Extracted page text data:
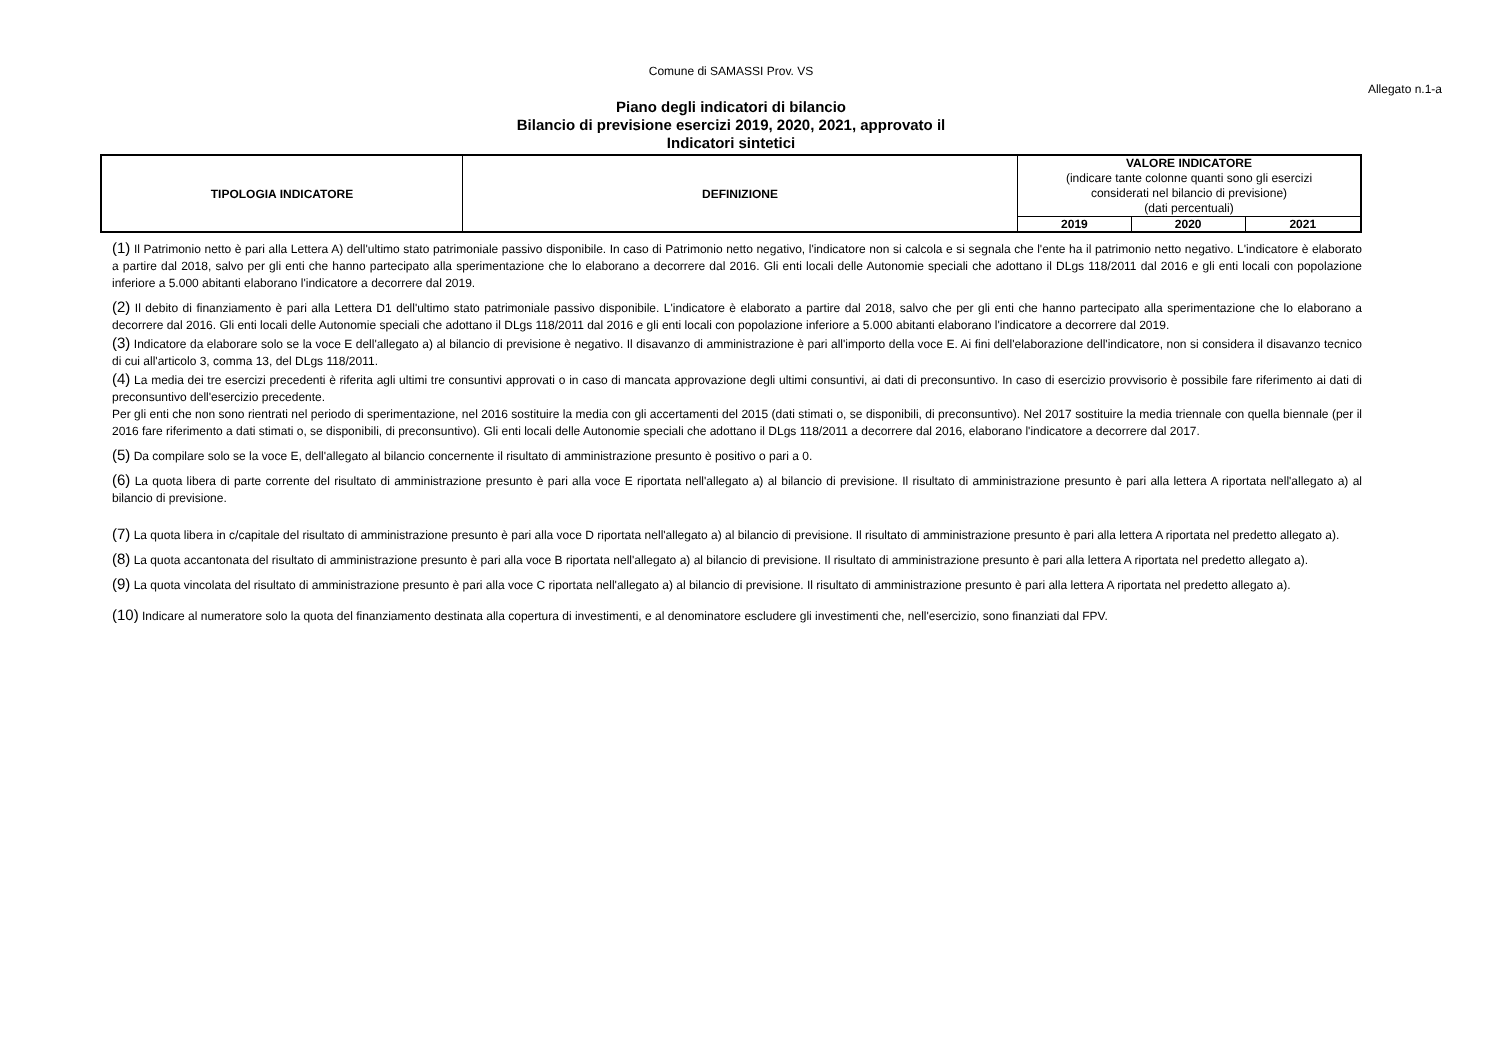Comune di SAMASSI Prov. VS
Allegato n.1-a
Piano degli indicatori di bilancio
Bilancio di previsione esercizi 2019, 2020, 2021, approvato il
Indicatori sintetici
| TIPOLOGIA INDICATORE | DEFINIZIONE | VALORE INDICATORE (indicare tante colonne quanti sono gli esercizi considerati nel bilancio di previsione) (dati percentuali) | | |
| | | 2019 | 2020 | 2021 |
(1) Il Patrimonio netto è pari alla Lettera A) dell'ultimo stato patrimoniale passivo disponibile. In caso di Patrimonio netto negativo, l'indicatore non si calcola e si segnala che l'ente ha il patrimonio netto negativo. L'indicatore è elaborato a partire dal 2018, salvo per gli enti che hanno partecipato alla sperimentazione che lo elaborano a decorrere dal 2016. Gli enti locali delle Autonomie speciali che adottano il DLgs 118/2011 dal 2016 e gli enti locali con popolazione inferiore a 5.000 abitanti elaborano l'indicatore a decorrere dal 2019.
(2) Il debito di finanziamento è pari alla Lettera D1 dell'ultimo stato patrimoniale passivo disponibile. L'indicatore è elaborato a partire dal 2018, salvo che per gli enti che hanno partecipato alla sperimentazione che lo elaborano a decorrere dal 2016. Gli enti locali delle Autonomie speciali che adottano il DLgs 118/2011 dal 2016 e gli enti locali con popolazione inferiore a 5.000 abitanti elaborano l'indicatore a decorrere dal 2019.
(3) Indicatore da elaborare solo se la voce E dell'allegato a) al bilancio di previsione è negativo. Il disavanzo di amministrazione è pari all'importo della voce E. Ai fini dell'elaborazione dell'indicatore, non si considera il disavanzo tecnico di cui all'articolo 3, comma 13, del DLgs 118/2011.
(4) La media dei tre esercizi precedenti è riferita agli ultimi tre consuntivi approvati o in caso di mancata approvazione degli ultimi consuntivi, ai dati di preconsuntivo. In caso di esercizio provvisorio è possibile fare riferimento ai dati di preconsuntivo dell'esercizio precedente.
Per gli enti che non sono rientrati nel periodo di sperimentazione, nel 2016 sostituire la media con gli accertamenti del 2015 (dati stimati o, se disponibili, di preconsuntivo). Nel 2017 sostituire la media triennale con quella biennale (per il 2016 fare riferimento a dati stimati o, se disponibili, di preconsuntivo). Gli enti locali delle Autonomie speciali che adottano il DLgs 118/2011 a decorrere dal 2016, elaborano l'indicatore a decorrere dal 2017.
(5) Da compilare solo se la voce E, dell'allegato al bilancio concernente il risultato di amministrazione presunto è positivo o pari a 0.
(6) La quota libera di parte corrente del risultato di amministrazione presunto è pari alla voce E riportata nell'allegato a) al bilancio di previsione. Il risultato di amministrazione presunto è pari alla lettera A riportata nell'allegato a) al bilancio di previsione.
(7) La quota libera in c/capitale del risultato di amministrazione presunto è pari alla voce D riportata nell'allegato a) al bilancio di previsione. Il risultato di amministrazione presunto è pari alla lettera A riportata nel predetto allegato a).
(8) La quota accantonata del risultato di amministrazione presunto è pari alla voce B riportata nell'allegato a) al bilancio di previsione. Il risultato di amministrazione presunto è pari alla lettera A riportata nel predetto allegato a).
(9) La quota vincolata del risultato di amministrazione presunto è pari alla voce C riportata nell'allegato a) al bilancio di previsione. Il risultato di amministrazione presunto è pari alla lettera A riportata nel predetto allegato a).
(10) Indicare al numeratore solo la quota del finanziamento destinata alla copertura di investimenti, e al denominatore escludere gli investimenti che, nell'esercizio, sono finanziati dal FPV.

## Task to carry out:
Every record should be duplicated exactly, though any picture in it must be left out.

## Answer to this task:
Comune di SAMASSI Prov. VS
Allegato n.1-a
Piano degli indicatori di bilancio
Bilancio di previsione esercizi 2019, 2020, 2021, approvato il
Indicatori sintetici
| TIPOLOGIA INDICATORE | DEFINIZIONE | VALORE INDICATORE (indicare tante colonne quanti sono gli esercizi considerati nel bilancio di previsione) (dati percentuali) | | |
| | | 2019 | 2020 | 2021 |
(1) Il Patrimonio netto è pari alla Lettera A) dell'ultimo stato patrimoniale passivo disponibile. In caso di Patrimonio netto negativo, l'indicatore non si calcola e si segnala che l'ente ha il patrimonio netto negativo. L'indicatore è elaborato a partire dal 2018, salvo per gli enti che hanno partecipato alla sperimentazione che lo elaborano a decorrere dal 2016. Gli enti locali delle Autonomie speciali che adottano il DLgs 118/2011 dal 2016 e gli enti locali con popolazione inferiore a 5.000 abitanti elaborano l'indicatore a decorrere dal 2019.
(2) Il debito di finanziamento è pari alla Lettera D1 dell'ultimo stato patrimoniale passivo disponibile. L'indicatore è elaborato a partire dal 2018, salvo che per gli enti che hanno partecipato alla sperimentazione che lo elaborano a decorrere dal 2016. Gli enti locali delle Autonomie speciali che adottano il DLgs 118/2011 dal 2016 e gli enti locali con popolazione inferiore a 5.000 abitanti elaborano l'indicatore a decorrere dal 2019.
(3) Indicatore da elaborare solo se la voce E dell'allegato a) al bilancio di previsione è negativo. Il disavanzo di amministrazione è pari all'importo della voce E. Ai fini dell'elaborazione dell'indicatore, non si considera il disavanzo tecnico di cui all'articolo 3, comma 13, del DLgs 118/2011.
(4) La media dei tre esercizi precedenti è riferita agli ultimi tre consuntivi approvati o in caso di mancata approvazione degli ultimi consuntivi, ai dati di preconsuntivo. In caso di esercizio provvisorio è possibile fare riferimento ai dati di preconsuntivo dell'esercizio precedente.
Per gli enti che non sono rientrati nel periodo di sperimentazione, nel 2016 sostituire la media con gli accertamenti del 2015 (dati stimati o, se disponibili, di preconsuntivo). Nel 2017 sostituire la media triennale con quella biennale (per il 2016 fare riferimento a dati stimati o, se disponibili, di preconsuntivo). Gli enti locali delle Autonomie speciali che adottano il DLgs 118/2011 a decorrere dal 2016, elaborano l'indicatore a decorrere dal 2017.
(5) Da compilare solo se la voce E, dell'allegato al bilancio concernente il risultato di amministrazione presunto è positivo o pari a 0.
(6) La quota libera di parte corrente del risultato di amministrazione presunto è pari alla voce E riportata nell'allegato a) al bilancio di previsione. Il risultato di amministrazione presunto è pari alla lettera A riportata nell'allegato a) al bilancio di previsione.
(7) La quota libera in c/capitale del risultato di amministrazione presunto è pari alla voce D riportata nell'allegato a) al bilancio di previsione. Il risultato di amministrazione presunto è pari alla lettera A riportata nel predetto allegato a).
(8) La quota accantonata del risultato di amministrazione presunto è pari alla voce B riportata nell'allegato a) al bilancio di previsione. Il risultato di amministrazione presunto è pari alla lettera A riportata nel predetto allegato a).
(9) La quota vincolata del risultato di amministrazione presunto è pari alla voce C riportata nell'allegato a) al bilancio di previsione. Il risultato di amministrazione presunto è pari alla lettera A riportata nel predetto allegato a).
(10) Indicare al numeratore solo la quota del finanziamento destinata alla copertura di investimenti, e al denominatore escludere gli investimenti che, nell'esercizio, sono finanziati dal FPV.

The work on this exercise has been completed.